Data to process START

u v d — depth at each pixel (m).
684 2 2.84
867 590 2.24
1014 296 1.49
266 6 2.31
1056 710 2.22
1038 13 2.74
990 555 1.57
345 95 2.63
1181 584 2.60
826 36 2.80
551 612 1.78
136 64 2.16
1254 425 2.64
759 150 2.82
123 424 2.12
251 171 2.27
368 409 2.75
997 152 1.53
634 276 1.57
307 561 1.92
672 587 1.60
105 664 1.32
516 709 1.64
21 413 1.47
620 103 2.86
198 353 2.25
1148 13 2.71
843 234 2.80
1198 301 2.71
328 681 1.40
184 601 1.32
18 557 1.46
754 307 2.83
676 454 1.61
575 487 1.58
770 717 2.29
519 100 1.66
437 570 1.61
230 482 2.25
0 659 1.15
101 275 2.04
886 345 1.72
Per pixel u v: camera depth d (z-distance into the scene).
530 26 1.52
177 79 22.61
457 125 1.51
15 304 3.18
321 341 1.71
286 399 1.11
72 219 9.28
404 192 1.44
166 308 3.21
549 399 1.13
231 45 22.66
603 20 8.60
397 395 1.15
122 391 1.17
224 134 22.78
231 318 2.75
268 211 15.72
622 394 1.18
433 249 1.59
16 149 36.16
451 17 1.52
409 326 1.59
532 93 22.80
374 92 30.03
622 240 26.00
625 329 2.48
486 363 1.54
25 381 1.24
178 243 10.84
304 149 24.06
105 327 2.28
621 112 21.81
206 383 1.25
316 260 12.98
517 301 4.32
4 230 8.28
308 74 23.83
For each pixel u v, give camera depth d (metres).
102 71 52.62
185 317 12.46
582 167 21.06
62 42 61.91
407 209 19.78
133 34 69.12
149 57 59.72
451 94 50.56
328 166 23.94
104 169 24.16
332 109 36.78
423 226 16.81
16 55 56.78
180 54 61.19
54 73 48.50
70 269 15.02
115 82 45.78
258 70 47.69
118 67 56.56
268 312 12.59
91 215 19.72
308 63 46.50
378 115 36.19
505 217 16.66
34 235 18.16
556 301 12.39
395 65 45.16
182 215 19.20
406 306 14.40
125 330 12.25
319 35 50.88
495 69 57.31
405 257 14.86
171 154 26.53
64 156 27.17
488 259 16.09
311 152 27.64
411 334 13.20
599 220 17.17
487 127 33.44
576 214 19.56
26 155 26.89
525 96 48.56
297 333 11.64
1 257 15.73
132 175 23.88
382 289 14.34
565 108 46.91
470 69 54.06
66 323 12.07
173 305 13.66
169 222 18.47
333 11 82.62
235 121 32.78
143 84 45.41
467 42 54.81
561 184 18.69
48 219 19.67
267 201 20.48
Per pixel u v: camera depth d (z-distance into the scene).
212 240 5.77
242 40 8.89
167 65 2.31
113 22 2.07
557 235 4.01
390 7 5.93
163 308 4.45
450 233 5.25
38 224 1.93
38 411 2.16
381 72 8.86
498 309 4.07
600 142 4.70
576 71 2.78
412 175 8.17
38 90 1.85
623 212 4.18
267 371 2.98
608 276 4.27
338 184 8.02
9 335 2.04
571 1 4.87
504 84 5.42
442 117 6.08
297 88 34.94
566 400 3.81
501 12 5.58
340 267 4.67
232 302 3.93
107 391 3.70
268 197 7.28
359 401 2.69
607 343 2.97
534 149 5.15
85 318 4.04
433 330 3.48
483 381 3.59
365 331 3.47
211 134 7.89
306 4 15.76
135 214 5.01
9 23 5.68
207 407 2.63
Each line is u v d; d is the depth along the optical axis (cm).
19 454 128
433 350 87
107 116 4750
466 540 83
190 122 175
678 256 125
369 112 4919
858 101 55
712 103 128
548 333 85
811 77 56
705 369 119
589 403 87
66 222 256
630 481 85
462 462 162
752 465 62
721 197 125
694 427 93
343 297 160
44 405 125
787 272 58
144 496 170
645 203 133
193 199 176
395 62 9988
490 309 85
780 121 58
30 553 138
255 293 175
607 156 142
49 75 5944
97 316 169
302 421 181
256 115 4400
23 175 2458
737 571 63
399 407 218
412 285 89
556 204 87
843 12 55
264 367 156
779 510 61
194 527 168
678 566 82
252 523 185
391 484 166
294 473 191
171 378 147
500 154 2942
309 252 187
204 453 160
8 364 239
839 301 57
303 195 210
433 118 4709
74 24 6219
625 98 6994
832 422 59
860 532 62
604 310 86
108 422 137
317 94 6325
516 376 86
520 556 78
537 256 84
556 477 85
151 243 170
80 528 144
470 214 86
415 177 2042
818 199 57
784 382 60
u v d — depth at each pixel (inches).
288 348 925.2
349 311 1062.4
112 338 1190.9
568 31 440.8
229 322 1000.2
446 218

Data to process END

### Task instructions:
Which of the lines above hold the string "depth"? Pick each of them out.

### Expected answer:
u v d — depth at each pixel (m).
Per pixel u v: camera depth d (z-distance into the scene).
For each pixel u v, give camera depth d (metres).
Per pixel u v: camera depth d (z-distance into the scene).
Each line is u v d; d is the depth along the optical axis (cm).
u v d — depth at each pixel (inches).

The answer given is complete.